The fourth wave of the coronavirus pandemic has come earlier and with larger numbers than the second wave last year, Capak said, adding that epidemiologists estimated that between 50% and 60% of people in Croatia have developed some immunity to the virus.
“The remaining 40% is still a large number,” he noted.
Speaking about mask wearing in schools, Capak said that the intention is to prevent situations in which an entire class of students would have to self-isolate if one of them gets infected. He said that in local areas where the epidemiological situation is good children can be allowed not to wear face masks, but stressed that this is not the case with the schools in Krapinske Toplice and Sinj.
The head of the Hospital for Infectious Diseases in Zagreb, Alemka Markotic, said that the number of infections and hospitalisations is growing across Europe and that the authorities in all countries are appealing to people to get vaccinated.
The Delta variant has become totally dominant in Europe, which is why the infection is spreading so fast, and a lot of people are still not vaccinated, Markotic said.
She called on all those responsible not to confuse children with their ideas of not having to wear face masks in schools.
“Any responsible parent will seek medical assistance for their ill child, they will not be asking their friends on the internet and social networks how to treat their child or how to operate on them.

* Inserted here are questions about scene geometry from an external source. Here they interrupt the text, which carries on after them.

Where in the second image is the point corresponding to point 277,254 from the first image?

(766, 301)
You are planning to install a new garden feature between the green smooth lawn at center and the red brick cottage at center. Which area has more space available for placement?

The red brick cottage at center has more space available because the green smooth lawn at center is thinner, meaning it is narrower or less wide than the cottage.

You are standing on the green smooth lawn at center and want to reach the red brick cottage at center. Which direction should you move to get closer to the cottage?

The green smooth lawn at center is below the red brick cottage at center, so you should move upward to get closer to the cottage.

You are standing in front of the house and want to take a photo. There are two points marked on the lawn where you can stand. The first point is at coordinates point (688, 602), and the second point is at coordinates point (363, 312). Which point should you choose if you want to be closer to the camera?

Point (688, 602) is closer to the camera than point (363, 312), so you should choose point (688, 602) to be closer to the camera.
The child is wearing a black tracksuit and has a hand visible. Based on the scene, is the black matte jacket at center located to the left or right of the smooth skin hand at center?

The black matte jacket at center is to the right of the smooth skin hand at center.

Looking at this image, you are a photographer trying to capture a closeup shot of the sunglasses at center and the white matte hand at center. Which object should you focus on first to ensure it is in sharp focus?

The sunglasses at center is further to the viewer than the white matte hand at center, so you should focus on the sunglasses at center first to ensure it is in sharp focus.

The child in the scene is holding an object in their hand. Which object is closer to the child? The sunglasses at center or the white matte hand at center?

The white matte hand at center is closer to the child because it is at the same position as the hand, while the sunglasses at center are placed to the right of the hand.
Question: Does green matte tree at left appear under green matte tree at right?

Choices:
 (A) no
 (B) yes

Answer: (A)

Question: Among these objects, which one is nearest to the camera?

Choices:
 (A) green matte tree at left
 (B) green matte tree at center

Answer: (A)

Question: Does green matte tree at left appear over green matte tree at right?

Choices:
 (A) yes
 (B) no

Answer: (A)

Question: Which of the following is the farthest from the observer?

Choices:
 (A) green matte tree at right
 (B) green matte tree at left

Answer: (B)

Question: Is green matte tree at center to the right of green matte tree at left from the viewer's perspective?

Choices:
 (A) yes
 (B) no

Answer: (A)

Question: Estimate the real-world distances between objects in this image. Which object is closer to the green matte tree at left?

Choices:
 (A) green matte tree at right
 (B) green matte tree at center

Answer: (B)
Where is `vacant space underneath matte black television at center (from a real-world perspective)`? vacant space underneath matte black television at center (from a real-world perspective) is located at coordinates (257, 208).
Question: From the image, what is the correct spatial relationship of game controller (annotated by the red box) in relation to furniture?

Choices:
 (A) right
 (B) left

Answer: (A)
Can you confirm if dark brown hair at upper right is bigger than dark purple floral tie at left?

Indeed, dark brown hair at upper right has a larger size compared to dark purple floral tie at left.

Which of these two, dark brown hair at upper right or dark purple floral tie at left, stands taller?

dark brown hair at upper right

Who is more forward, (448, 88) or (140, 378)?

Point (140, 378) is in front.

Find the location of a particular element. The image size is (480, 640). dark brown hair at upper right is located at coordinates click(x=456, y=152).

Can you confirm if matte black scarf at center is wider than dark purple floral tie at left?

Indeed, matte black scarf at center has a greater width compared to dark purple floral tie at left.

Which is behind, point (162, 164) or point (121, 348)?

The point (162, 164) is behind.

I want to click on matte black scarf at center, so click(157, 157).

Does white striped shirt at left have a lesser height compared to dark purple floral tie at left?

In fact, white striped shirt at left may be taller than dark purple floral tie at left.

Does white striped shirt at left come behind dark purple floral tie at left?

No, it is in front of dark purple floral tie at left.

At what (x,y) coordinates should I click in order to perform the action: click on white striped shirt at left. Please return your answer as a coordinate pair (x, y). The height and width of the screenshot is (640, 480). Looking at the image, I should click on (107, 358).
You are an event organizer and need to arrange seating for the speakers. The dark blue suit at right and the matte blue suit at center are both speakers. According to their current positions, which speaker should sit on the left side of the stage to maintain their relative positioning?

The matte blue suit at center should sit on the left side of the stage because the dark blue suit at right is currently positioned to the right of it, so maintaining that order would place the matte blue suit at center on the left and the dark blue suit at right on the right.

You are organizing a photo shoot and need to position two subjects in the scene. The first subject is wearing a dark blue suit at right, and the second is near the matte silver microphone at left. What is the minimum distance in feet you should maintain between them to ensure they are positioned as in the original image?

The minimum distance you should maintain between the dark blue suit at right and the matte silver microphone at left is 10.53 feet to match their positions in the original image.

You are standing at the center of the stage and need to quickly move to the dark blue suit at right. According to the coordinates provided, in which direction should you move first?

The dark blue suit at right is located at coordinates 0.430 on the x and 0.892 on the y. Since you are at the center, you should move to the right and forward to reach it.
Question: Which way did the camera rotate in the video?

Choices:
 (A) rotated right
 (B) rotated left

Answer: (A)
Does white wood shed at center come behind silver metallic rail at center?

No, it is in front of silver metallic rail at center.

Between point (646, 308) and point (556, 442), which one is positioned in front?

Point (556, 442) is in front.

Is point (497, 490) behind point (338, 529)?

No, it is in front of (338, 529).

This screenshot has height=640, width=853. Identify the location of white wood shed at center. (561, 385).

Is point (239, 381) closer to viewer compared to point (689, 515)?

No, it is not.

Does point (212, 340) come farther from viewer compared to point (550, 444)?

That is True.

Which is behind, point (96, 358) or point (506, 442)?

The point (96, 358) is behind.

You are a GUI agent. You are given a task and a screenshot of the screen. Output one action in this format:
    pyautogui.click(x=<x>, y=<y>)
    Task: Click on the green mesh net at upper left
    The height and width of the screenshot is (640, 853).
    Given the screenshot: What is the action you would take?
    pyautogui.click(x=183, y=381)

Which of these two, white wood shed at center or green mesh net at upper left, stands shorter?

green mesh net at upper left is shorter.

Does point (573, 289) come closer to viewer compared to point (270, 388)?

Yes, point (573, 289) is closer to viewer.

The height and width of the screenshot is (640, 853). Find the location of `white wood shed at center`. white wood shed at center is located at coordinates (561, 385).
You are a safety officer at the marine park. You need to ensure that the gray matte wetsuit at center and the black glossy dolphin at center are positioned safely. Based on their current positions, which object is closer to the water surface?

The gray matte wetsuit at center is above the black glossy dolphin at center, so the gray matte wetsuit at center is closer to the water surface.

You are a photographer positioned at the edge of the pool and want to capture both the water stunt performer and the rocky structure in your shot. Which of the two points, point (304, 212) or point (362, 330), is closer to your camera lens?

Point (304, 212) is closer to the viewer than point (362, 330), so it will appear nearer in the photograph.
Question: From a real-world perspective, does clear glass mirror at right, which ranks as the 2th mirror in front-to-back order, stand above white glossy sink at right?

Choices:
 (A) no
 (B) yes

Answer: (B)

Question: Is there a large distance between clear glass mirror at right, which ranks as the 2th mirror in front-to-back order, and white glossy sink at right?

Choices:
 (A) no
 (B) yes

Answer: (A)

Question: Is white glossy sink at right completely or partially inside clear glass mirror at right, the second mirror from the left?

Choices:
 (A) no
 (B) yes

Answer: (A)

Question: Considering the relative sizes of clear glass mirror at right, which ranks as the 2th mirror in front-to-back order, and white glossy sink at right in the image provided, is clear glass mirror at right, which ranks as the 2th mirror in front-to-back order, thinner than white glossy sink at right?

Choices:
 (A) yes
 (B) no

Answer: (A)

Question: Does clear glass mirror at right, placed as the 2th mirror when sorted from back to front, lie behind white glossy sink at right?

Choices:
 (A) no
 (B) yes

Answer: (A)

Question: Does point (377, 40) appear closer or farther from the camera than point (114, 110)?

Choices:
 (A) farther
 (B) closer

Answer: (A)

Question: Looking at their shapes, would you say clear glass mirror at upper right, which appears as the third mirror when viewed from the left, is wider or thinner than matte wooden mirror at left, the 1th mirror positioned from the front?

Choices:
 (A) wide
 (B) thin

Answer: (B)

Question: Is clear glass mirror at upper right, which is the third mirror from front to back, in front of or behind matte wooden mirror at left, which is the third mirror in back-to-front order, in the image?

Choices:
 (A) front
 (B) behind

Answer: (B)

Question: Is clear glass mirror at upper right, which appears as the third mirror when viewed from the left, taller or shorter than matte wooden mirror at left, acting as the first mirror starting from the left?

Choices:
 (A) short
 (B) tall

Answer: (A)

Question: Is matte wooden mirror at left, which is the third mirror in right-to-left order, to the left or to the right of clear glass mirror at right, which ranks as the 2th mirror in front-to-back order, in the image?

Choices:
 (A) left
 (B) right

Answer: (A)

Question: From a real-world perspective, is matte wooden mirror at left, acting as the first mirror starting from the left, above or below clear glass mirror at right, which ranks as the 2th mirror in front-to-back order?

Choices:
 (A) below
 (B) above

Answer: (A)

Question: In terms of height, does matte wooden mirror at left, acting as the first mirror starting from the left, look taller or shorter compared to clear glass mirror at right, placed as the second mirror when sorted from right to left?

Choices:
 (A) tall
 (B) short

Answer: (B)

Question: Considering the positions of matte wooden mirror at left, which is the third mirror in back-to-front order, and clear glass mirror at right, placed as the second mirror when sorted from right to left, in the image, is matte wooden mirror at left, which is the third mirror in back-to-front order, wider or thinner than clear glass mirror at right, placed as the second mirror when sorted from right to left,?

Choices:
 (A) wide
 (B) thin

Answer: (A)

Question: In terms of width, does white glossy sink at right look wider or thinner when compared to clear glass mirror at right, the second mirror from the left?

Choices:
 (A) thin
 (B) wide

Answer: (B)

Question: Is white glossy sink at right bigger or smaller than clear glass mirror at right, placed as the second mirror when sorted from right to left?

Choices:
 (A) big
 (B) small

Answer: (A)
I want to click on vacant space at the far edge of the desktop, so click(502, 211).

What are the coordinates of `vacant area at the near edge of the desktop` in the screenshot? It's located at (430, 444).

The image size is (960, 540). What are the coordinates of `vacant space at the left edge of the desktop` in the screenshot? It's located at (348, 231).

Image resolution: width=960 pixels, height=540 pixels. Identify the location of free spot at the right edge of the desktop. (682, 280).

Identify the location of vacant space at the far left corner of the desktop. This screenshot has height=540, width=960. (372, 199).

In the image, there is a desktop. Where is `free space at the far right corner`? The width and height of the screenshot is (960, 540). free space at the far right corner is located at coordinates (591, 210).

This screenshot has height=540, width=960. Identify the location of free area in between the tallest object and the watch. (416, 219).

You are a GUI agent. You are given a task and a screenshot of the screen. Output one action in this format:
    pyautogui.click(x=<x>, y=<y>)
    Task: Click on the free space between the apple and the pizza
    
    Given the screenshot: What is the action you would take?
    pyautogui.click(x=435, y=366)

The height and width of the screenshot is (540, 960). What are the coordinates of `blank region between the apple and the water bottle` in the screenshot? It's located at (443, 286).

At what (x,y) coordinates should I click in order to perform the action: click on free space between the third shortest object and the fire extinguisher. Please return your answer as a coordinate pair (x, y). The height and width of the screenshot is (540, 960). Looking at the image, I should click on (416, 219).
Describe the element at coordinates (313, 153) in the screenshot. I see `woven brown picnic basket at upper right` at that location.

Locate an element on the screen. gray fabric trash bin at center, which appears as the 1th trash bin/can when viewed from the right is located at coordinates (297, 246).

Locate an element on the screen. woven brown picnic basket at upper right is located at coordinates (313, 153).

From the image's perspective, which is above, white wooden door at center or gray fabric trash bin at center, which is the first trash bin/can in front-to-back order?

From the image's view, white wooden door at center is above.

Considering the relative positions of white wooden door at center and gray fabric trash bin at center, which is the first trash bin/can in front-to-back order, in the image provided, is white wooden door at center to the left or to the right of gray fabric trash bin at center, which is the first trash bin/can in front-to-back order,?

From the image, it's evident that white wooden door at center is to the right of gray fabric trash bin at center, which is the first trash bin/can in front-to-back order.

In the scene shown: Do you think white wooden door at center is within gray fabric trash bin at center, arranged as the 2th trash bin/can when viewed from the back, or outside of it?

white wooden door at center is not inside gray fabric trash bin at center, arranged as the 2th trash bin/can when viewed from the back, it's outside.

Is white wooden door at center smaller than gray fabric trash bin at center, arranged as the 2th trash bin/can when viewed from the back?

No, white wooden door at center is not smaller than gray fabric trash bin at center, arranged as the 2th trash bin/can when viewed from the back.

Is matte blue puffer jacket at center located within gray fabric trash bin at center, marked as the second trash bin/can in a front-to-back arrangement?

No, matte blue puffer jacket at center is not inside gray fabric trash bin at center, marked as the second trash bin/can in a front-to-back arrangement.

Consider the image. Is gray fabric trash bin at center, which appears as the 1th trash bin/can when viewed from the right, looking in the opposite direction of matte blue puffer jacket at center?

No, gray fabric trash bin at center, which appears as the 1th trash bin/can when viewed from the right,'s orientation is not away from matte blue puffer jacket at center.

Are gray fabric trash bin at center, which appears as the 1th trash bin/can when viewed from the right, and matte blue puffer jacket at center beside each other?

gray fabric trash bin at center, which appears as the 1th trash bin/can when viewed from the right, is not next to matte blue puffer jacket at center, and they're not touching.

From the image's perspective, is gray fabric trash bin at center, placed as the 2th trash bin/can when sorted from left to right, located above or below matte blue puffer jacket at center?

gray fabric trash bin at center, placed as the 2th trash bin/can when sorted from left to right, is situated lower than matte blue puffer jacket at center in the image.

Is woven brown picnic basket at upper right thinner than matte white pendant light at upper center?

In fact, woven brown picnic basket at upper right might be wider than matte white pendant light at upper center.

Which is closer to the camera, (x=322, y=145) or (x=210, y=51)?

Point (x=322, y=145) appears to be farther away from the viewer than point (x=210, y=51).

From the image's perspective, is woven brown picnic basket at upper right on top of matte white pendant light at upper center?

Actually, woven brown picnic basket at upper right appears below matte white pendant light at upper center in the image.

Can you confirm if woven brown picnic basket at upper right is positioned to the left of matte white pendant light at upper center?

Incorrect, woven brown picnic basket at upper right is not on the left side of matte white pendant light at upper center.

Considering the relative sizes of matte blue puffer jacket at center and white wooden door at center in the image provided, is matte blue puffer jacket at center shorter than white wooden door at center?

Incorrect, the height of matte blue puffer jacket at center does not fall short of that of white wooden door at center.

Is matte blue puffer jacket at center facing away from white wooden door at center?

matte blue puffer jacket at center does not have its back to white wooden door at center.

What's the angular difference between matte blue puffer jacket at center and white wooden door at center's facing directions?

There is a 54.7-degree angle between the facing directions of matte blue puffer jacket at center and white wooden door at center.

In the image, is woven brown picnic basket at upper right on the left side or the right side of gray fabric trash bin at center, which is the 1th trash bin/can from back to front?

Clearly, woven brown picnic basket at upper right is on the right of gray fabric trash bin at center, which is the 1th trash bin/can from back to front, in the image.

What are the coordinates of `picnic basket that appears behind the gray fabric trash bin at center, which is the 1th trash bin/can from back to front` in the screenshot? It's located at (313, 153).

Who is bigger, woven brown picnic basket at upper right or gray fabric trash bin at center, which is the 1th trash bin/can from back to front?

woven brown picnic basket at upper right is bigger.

Children are not our toys,” Markotic said.
Interior Minister Davor Bozinovic said that making COVID certificates mandatory for visits to shopping malls or for schools is not being planned. He added that for now the idea is to introduce them only for healthcare institutions and care homes.
Health workers who have not been vaccinated or who have not recovered from COVID-19 will be required to undergo testing as of 1 October, Health Minister Vili Beros said, but did not explain for how long these tests will be for free or how much this will cost.